As someone who grew up in Pittsburgh and whose family co-founded the Jones & Laughlin Steel Co., I look back fondly on the role my family played in creating a pillar of our state and national economy. But there comes a time when all of us must look ahead and see how things must be done differently to assure our economic future. Cleaner sources of energy, including solar and wind, must be a part of that picture.
Consider the company I work for -- Standard Solar Inc. -- as one example of the economic and job-creating engine that solar energy is becoming. Since Pennsylvania in 2007 updated a law requiring electricity suppliers to sell a certain percentage of power generated by "alternative" fuels, a fledgling industry has sprouted throughout much of the state. Today, more than 500 companies like Standard Solar are certified to install solar electric and hot water systems in Pennsylvania. Back in 2008, Standard Solar had seven employees. With the growth in Pennsylvania and the mid-Atlantic region, we now have more than 75.
That growth, however, may soon slow to a crawl -- and certainly would fall behind that of other states -- if the Pennsylvania General Assembly does not pass legislation expanding the state's Alternative Energy Portfolio Standard.
House Bill 2405 would enhance the development of "advanced coal combustion" technologies, with the goal of reducing carbon dioxide emissions, and increase the percentage of the state's electrical generation that comes from renewable sources of energy. It would set a goal of producing 15 percent of the state's electricity from renewable sources by 2025, with financial incentives for suppliers to meet their share of that goal.

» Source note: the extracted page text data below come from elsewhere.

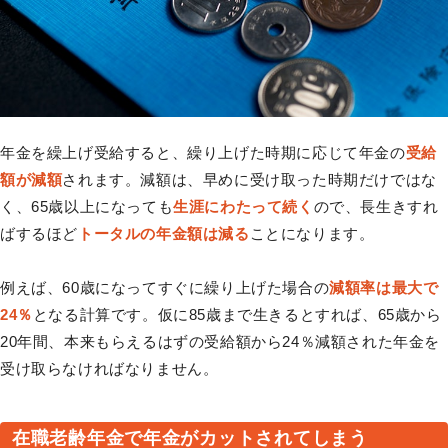
年金を繰上げ受給すると、繰り上げた時期に応じて年金の
受給
額が減額
されます。減額は、早めに受け取った時期だけではな
く、65歳以上になっても
生涯にわたって続く
ので、長生きすれ
ばするほど
トータルの年金額は減る
ことになります。
例えば、60歳になってすぐに繰り上げた場合の
減額率は最大で
24％
となる計算です。仮に85歳まで生きるとすれば、65歳から
20年間、本来もらえるはずの受給額から24％減額された年金を
受け取らなければなりません。
在職老齢年金で年金がカットされてしまう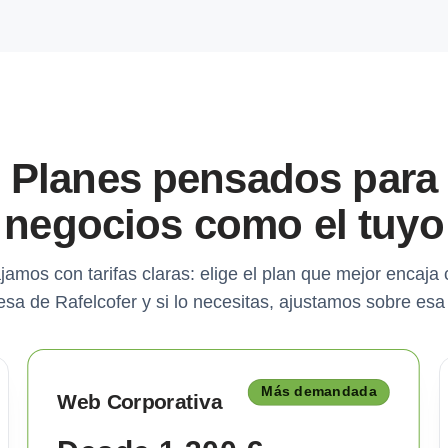
Planes pensados para
negocios como el tuyo
jamos con tarifas claras: elige el plan que mejor encaja 
sa de Rafelcofer y si lo necesitas, ajustamos sobre esa
Más demandada
Web Corporativa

We hear claims and counterclaims about how this legislation might affect the number of coal jobs vs. renewable-energy jobs. We can argue well into the night whose numbers are more accurate. But we need to ask ourselves: Do we want Pennsylvania to remain tethered to, and subsidizing, a heavily polluting fuel source while the rest of the world is moving in the opposite direction? Or do we want to devote a small portion of the types of incentives that got coal and nuclear power started to continue growing cleaner, healthier and, in the long run, more cost-effective ways to generate electricity?
We're not talking about replacing coal. In fact, the legislation we support would help the coal industry remain competitive by helping it to become cleaner. I'm simply urging us to further diversify our sources of energy by increasing the percentage of those that are naturally clean and safe.
President Barack Obama visited Carnegie Mellon University earlier this month to outline a national plan that could put Pennsylvania in the front seat -- maybe the driver's seat -- of the clean economy that's beginning to emerge in the eastern United States. This legislation would help speed that process.
Pennsylvania was deeply involved in the startup of the nuclear and oil industries. Now we are poised to breathe new life into natural gas with Marcellus Shale projects in much of the state. Let's do something similar for solar and renewables by passing HB 2405 and then getting it approved in the Senate and signed into law.